Il laisse sa famille en plan pour réaliser son rêve de course en mer, les médias font de lui un héros. Encore !
Avec la transat Jacques Vabre, la fabrique à héros est en vogue dans les médias. Et les héros sont des hommes, inspirés par d’autres hommes qui les ont précédés dans les compétitions et dans les gazettes. L’un d’entre eux, Fabrice Amedeo, racontant son histoire sans le moindre scrupule, a provoqué quelques réactions hostiles sur les réseaux sociaux… Mais ce ne sont que des gouttes d’eau dans un océan de superlatifs admiratifs comme dans le Télégramme qui le voit faire « son entrée dans la cour des grands » ou Ouest-France qui lui ouvre largement ses colonnes pour qu’il s’étale « serein et ambitieux ».
Répondant à une interview de « Brut », le héros raconte sa conversion de journaliste au Figaro à skipper à plein temps. Il évoque le contexte : en 2013, sa femme vient d’accoucher de leur troisième enfant, elle est en train de l’allaiter, il pose sur la table de nuit une lettre l’informant de la décision qu’il vient de prendre puis il part travailler. Dans cette lettre, il dit lui expliquer « pourquoi cet amour de l’océan rend inéluctable le fait de partir sur le Vendée Globe » et, précise-t-il « je termine en lui disant que je ne lui demande pas son autorisation mais par contre, je veux son adhésion pleine et entière à ce projet », suivent, sur cette vidéo des images du héros bravant la mer, et le récit romanesque de son aventure entrepreneuriale. Jamais fatigué de se frapper la poitrine, le héros raconte comment il a opéré une véritable « révolution copernicienne dans sa vie », le « parcours du combattant » pour trouver des financements, comment il a hypothéqué « sa » maison…

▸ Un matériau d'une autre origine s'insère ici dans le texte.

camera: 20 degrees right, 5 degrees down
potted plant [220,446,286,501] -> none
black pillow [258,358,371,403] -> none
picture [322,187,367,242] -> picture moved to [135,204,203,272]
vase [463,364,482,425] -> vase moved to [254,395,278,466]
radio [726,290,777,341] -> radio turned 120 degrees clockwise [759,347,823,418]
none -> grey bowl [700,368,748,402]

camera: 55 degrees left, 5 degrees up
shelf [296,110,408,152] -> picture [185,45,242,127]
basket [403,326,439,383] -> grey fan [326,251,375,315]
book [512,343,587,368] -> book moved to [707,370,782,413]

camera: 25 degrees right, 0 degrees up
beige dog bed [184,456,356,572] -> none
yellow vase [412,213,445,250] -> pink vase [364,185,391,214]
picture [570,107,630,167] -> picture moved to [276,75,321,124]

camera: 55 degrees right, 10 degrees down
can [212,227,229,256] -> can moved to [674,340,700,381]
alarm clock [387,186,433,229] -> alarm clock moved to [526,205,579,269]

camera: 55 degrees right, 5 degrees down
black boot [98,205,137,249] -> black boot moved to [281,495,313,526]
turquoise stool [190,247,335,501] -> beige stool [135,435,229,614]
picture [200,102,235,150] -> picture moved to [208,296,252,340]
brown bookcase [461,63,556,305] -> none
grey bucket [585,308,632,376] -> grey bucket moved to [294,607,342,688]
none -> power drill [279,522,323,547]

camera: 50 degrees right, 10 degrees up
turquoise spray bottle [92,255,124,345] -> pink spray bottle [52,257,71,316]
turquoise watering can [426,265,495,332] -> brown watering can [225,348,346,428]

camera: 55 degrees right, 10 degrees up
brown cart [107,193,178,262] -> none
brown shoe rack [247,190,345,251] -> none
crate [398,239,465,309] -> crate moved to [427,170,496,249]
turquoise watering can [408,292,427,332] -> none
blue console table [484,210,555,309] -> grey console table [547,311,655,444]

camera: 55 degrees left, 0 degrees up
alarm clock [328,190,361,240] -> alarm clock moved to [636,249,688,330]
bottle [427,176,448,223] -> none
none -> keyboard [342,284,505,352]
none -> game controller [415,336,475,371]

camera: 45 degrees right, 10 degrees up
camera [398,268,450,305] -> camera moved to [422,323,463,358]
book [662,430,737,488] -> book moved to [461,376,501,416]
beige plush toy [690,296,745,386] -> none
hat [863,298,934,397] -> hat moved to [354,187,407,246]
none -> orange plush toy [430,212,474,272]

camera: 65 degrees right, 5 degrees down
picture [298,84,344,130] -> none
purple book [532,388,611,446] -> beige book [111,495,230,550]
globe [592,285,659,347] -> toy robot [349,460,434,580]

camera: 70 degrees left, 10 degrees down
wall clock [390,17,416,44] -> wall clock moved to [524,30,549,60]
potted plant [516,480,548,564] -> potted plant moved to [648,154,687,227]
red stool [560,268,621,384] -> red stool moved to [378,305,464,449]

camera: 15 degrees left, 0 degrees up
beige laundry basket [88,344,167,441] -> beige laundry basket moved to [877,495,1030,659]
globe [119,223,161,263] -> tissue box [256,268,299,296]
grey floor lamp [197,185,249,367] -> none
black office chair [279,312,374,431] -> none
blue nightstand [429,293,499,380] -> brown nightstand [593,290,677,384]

Sur facebook Brigitte Laloupe alias « Olympe et le plafond de verre » lance : « Belle histoire ? J’aurais préféré l’interview de son épouse qui s’occupe des trois enfants, dont un bébé et de tout le quotidien depuis ». Sur twitter les commentaires acerbes vont bon train : @Paulin_No dit : « Après, à la décharge du monsieur, il aidait probablement déjà pas sa femme avec les 3 mômes, donc avec ou sans lui elle n’a pas dû voir la différence » et @didjule répond « Ah ben si, un môme de moins à gérer ! » Mais sur Facebook, les commentaires sont plus mitigés, partagés entre admiration du skipper pour les un.e.s et indignation pour les autres.
Pas de quoi changer fondamentalement notre imaginaire collectif pétri de sexisme. Car dans les « grands » médias, on continue d’héroïser les hommes et d’ignorer les femmes. C’est particulièrement vrai dans les rubriques sport qui continuent de consacrer près de 90 % de leur surface éditoriale à des hommes… Et à la fin, tout le monde trouve normal que papa aille faire du sport avec ses copains pendant que maman s’occupe de la maisonnée. Les médias, fabriques à héros, restent une fabrique à sexisme.